Saturday, July 18, 2009

Making BooleanQueries faster

At work today, we were looking optimize boolean queries of the type:

f1:v1^b1 OR f1:v2^b2 OR f1:v3^b3 ...
f1:v1^b1 AND f1:v2^b2 AND f1:v3^b3 ...

where f1 is a field of some structured data (e.g. Analyze=No, tf=No, norm=No)

We see that this type of query has these patterns:
  1. all values are in the same field
  2. all clauses have the same operator joining them
When the number of clause is large, BooleanQuery can be rather slow.

As of Lucene 2.4, Lucene query api has adopted DocIdSet, and DocIdSetIterator abstractions, which opened doors for various query optimizations. (IMHO, this is one of the best improvements in Lucene from an API stand point.)

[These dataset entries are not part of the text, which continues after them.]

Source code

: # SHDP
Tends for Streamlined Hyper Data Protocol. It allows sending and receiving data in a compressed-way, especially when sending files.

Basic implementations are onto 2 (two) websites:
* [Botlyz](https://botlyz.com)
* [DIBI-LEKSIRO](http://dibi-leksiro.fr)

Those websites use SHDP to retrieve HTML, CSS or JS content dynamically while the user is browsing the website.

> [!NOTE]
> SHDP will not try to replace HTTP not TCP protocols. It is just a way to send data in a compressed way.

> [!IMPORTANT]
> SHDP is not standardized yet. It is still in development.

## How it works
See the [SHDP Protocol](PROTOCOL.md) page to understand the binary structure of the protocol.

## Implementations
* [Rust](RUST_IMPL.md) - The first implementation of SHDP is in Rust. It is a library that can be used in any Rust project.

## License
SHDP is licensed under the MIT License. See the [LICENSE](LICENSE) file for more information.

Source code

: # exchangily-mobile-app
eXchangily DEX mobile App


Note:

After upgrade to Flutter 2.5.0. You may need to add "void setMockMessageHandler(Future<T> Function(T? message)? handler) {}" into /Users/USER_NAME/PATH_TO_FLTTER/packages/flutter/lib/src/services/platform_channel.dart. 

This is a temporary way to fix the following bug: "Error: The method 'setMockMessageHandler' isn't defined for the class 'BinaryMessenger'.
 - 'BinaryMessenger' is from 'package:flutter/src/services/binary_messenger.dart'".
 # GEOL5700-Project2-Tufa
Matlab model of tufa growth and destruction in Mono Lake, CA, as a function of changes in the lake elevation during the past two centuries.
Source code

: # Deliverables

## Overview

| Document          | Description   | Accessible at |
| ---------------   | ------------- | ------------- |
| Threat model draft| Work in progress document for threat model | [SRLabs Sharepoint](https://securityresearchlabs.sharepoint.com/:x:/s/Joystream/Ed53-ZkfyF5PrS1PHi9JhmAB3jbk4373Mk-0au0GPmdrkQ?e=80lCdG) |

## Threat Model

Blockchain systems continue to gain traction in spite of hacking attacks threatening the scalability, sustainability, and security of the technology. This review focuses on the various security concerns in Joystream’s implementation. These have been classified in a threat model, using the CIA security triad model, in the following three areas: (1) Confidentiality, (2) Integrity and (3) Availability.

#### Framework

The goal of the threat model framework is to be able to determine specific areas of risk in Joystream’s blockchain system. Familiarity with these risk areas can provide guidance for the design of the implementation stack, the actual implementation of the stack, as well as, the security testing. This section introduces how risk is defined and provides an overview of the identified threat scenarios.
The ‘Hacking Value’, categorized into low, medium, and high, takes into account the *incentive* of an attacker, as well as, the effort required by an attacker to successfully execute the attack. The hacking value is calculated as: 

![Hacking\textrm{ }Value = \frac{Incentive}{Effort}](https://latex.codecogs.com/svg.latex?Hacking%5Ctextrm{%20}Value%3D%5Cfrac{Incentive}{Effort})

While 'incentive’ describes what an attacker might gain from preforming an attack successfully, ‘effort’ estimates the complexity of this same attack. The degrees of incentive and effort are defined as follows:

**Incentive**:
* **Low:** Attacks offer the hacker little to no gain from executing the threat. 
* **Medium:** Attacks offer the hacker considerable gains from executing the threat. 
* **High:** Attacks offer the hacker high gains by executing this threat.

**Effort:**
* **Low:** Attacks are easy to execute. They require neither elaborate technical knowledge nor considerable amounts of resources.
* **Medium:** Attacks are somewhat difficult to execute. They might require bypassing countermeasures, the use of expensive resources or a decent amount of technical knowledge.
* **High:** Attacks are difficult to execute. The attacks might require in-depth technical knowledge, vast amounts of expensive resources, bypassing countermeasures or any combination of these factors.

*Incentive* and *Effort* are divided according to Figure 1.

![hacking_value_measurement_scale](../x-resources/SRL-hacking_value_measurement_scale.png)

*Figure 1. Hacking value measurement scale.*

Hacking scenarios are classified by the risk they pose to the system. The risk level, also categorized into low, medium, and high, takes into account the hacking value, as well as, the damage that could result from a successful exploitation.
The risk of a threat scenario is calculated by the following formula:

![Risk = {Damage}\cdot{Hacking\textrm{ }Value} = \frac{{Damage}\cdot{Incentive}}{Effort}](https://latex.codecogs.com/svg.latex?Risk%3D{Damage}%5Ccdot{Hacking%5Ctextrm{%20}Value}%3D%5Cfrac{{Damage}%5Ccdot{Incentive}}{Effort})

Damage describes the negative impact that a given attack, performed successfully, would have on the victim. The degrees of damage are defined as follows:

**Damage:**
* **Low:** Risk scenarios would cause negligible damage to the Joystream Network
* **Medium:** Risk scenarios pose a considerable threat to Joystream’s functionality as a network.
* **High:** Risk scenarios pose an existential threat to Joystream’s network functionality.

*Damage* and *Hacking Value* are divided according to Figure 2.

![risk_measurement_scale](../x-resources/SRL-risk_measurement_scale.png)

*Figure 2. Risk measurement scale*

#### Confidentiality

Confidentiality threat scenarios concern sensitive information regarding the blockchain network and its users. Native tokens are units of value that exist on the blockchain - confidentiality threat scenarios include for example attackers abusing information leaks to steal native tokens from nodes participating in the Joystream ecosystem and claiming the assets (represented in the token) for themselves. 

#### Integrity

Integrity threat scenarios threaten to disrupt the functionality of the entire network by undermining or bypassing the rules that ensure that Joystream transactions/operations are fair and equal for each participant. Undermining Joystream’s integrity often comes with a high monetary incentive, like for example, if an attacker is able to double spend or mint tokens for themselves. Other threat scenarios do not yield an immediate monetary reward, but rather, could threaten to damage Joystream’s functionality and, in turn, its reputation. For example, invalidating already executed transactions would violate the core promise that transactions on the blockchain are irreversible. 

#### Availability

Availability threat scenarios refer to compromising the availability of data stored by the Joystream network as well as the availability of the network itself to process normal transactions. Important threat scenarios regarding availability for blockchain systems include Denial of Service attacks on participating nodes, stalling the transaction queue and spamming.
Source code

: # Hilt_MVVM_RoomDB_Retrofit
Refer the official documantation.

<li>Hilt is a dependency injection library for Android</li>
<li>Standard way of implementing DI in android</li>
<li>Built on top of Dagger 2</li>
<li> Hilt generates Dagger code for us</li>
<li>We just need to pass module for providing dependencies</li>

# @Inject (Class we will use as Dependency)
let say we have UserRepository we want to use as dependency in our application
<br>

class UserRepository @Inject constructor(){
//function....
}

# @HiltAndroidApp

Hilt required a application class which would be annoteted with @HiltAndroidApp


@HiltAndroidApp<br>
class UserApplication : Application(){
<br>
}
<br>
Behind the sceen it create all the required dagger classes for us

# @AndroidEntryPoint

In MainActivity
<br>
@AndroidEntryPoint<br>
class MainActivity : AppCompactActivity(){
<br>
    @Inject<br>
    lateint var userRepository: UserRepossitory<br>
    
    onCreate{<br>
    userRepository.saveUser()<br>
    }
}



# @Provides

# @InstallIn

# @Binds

For our project, we have quite a few OR-clauses, and the search performance was pretty bad.

Instead, when the index loads, we load into memory a datastructure very much like the FieldCache.StringIndex. In a 5 million index shard, for a field containing N values, memory footprint is approxmiately 20MB + N Strings.

Given K clauses in our OR query, we build a BitSet with K bits turned on, each bit corresponding to an index into String array. (max bit is N)

We then built a DocIdSetIterator that iterates the order array and checks to see if the order[i]-bit is turned on in the bitset.

The resulting performance is quite encouraging: As the number of clauses increases, the iteration time is capped. From our benchmark, when we get to 10+ clauses, the performance gain is approximately 8x!

Here is a detailed write-up:

This is an example of how good API design can open doors to things such as what we were able to do.

Kudos to the Lucene team for the DocIdSet api!